Firms from Asia and the Middle East targeted by the Seedworm group

January 27, 2022
Firms Asia Middle East Seedworm Group Iranian Hackers Spear Phishing Malware Social Engineering

Researchers claimed to have seen the Iranian-backed cybercriminal group Seedworm targeting telecommunication companies, IT providers, and utility firms located in selected countries in Asia and the Middle East. According to their investigations, these threat actors have targeted these institutions for the past six months.

The state-backed threat group is using a combination of malware, network utilities, and spear-phishing strategies to obstruct the supply chain and exfiltrate data from their targets.

The researchers examined an attack against a telecommunication company in the Middle East last August, where the culprits developed a service to spread an unidentified Windows Script File. In addition, the threat actors seem to have tried to infect other targets by targeting the telco company and connecting to the EWS of other organisations.

The cyber-espionage campaign was also discovered actively operating in multiple organisations in the United Arab Emirates, Saudi Arabia, Jordan, Pakistan, Thailand, Kuwait, Israel, and Laos with attack tools, land-tactics, social engineering, and malware.

 

Experts believe that Seedworm could initiate an attack on Asia and the Middle East by obtaining entry to networks using credentials-stealing and spear-phishing tactics.

 

Analysts monitored an alleged ScreenConnect setup MSI delivered in a zipped file coded as ‘Special discount program[.]zip,’ which arrived in a spear-phishing message for entry in one attack. They discovered two IP addresses utilised in the campaign that were connected to Seedworm operations, along with some tools like Password Dumper and SharpChisel.

They have later confirmed the disruption of supply chains since attackers attempted to target large organisations by mounting a supply-chain onslaught.

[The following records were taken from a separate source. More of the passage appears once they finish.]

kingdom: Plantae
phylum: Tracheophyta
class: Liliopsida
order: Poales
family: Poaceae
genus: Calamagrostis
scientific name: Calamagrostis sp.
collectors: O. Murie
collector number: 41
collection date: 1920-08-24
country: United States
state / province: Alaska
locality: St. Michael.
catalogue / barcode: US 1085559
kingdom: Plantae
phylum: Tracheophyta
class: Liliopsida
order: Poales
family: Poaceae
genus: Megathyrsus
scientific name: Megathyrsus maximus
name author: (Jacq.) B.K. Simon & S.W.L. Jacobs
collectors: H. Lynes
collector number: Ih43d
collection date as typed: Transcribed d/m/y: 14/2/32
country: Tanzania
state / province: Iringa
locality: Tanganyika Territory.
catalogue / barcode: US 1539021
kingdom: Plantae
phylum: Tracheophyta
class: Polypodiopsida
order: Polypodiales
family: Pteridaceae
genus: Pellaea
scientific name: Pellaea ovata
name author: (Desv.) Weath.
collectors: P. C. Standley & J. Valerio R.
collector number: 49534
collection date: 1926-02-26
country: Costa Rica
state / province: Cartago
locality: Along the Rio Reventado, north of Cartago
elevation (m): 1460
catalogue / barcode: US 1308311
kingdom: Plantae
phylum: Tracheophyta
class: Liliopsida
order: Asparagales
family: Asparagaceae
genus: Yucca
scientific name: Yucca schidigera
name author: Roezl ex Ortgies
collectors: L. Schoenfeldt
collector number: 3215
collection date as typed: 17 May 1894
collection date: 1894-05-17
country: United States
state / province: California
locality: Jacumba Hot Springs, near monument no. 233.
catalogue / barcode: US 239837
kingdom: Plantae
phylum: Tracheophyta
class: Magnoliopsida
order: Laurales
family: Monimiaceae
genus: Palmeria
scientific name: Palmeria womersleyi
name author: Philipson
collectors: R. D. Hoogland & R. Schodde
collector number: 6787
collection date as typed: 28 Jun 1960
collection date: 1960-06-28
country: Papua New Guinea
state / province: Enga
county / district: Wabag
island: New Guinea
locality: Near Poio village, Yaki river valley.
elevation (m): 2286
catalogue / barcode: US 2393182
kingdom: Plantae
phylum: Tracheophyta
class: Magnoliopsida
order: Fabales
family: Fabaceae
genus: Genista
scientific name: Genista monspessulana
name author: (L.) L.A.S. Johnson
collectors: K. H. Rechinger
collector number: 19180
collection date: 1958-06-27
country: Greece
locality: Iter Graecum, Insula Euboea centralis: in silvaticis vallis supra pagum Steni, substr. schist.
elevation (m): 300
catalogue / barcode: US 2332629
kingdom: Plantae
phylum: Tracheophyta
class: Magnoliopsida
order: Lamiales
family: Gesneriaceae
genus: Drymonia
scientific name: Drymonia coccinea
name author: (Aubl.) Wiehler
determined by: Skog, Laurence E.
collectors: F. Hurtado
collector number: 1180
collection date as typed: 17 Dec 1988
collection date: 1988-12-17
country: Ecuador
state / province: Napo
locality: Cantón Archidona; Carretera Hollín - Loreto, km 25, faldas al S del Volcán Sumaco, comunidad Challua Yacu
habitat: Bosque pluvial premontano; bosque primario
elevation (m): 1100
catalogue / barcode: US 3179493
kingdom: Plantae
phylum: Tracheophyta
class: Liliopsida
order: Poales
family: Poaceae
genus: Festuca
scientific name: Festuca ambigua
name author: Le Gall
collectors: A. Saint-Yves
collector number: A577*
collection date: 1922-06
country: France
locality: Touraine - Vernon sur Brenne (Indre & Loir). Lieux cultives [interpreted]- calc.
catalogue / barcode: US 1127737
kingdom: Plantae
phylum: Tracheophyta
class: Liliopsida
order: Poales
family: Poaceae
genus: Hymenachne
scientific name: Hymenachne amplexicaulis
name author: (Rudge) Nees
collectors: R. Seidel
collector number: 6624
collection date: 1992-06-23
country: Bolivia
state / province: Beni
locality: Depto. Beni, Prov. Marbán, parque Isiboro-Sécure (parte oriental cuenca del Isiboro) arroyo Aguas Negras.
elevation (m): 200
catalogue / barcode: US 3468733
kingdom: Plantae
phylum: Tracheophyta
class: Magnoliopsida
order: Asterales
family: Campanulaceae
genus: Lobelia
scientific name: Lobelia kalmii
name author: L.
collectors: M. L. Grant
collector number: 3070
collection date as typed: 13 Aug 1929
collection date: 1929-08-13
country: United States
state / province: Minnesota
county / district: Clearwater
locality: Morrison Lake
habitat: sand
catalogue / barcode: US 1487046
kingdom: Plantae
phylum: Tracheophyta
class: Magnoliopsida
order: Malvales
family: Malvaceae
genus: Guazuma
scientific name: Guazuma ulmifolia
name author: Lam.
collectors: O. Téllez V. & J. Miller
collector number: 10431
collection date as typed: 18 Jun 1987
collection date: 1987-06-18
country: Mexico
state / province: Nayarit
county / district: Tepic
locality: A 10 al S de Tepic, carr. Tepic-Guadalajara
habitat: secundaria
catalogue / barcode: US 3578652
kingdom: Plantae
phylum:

In a single attack against a utility industry in Laos, the malicious threat actors observed by researchers abusing a public-facing service gained entry. The first targeted unit was an IIS web server.

Also, the threat actors utilised a Powershell command to distribute compromised scripts and tools to the network and linked to a webmail server of a company in Thailand, along with IT servers of an independent firm.

The Seedworm group’s true objective might be gathering telecommunication-related information. For this reason, researchers are left with little evidence to examine how the actors abuse their targets. Experts suggest that companies should increase their defence mechanisms since it is the only way to stop actors from infiltrating their networks.